Drain-within-budget recovery

recoverPendingMessageDetailGapsBeforeForwardRun becomes void-returning; the caller (runConversationsAndMessagesStreams) no longer returns on stoppedWithPending. Instead, after recovery it checks deps.runBudget?.shouldStop() (genuine budget exhaustion) and returns only then. The intra-recovery stoppedWithPending paging guard is unchanged (it still prevents backlog-gap expansion while per-key gaps remain owed). The durable-gap invariant holds because un-hydrated recovery items are already written as DETAIL_GAP before the function returns.

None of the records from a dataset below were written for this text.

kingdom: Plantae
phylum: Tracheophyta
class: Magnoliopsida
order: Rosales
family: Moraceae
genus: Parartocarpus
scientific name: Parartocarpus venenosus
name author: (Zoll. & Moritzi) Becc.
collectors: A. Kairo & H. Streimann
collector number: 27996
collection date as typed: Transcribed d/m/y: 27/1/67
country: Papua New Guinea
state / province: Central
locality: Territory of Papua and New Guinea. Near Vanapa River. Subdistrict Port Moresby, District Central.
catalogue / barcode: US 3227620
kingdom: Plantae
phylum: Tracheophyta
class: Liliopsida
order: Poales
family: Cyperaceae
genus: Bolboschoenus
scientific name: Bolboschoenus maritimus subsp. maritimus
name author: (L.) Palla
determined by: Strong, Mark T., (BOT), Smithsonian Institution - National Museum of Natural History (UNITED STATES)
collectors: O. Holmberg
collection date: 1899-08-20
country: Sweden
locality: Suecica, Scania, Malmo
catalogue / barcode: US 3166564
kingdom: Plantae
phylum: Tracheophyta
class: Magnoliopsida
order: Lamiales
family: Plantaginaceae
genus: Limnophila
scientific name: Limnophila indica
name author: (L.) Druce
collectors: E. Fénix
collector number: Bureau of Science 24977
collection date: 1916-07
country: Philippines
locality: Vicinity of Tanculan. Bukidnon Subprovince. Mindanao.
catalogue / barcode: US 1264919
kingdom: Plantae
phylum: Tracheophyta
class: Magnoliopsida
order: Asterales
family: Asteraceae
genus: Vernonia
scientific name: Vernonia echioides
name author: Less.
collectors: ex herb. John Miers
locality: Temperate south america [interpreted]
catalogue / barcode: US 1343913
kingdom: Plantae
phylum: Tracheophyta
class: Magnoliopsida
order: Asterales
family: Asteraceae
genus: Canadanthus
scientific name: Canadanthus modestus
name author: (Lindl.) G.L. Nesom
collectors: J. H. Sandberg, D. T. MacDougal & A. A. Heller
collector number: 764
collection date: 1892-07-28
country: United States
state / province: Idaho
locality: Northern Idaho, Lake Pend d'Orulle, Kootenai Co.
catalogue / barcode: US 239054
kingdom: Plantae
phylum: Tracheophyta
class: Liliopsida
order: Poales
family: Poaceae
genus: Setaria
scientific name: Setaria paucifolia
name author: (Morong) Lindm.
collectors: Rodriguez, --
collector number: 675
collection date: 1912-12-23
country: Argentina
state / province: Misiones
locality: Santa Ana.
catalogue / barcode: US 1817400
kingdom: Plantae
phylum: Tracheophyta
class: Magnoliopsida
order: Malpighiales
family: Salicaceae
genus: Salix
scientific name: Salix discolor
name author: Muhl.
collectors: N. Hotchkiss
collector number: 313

With the jitter floor gone, the tailStop abort's original reason-for-being (avoid paying 1500 ms per no-op tail item) is dissolved; the abort remains as a cheap micro-optimization (queued tasks reject immediately at sub-ms ε cost), so no behavior regresses.

Observability

A collection_rate structured progress event is emitted from the detail pass carrying { current_interval_ms, effective_rate_per_min, ceiling_interval_ms, ceiling_rate_per_min, last_backoff: { reason, at_interval_ms } | null } — no content. It is emitted on speed-up and back-off transitions (throttled to transitions, not every request, to avoid event spam). The console diagnostics region renders a "Collection rate" readout from the latest such state if the reference surfaces it, degrading to an explicit unknown otherwise (honest-by- default, matching the existing diagnostics convention). The run-trace event is the load-bearing, fully-testable legibility surface; the console readout is the operator-facing summary.

What is NOT done here

Live calibration. The supervised live run that watches the controller accelerate is owner-run; this change is code + tests only and leaves the stack untouched.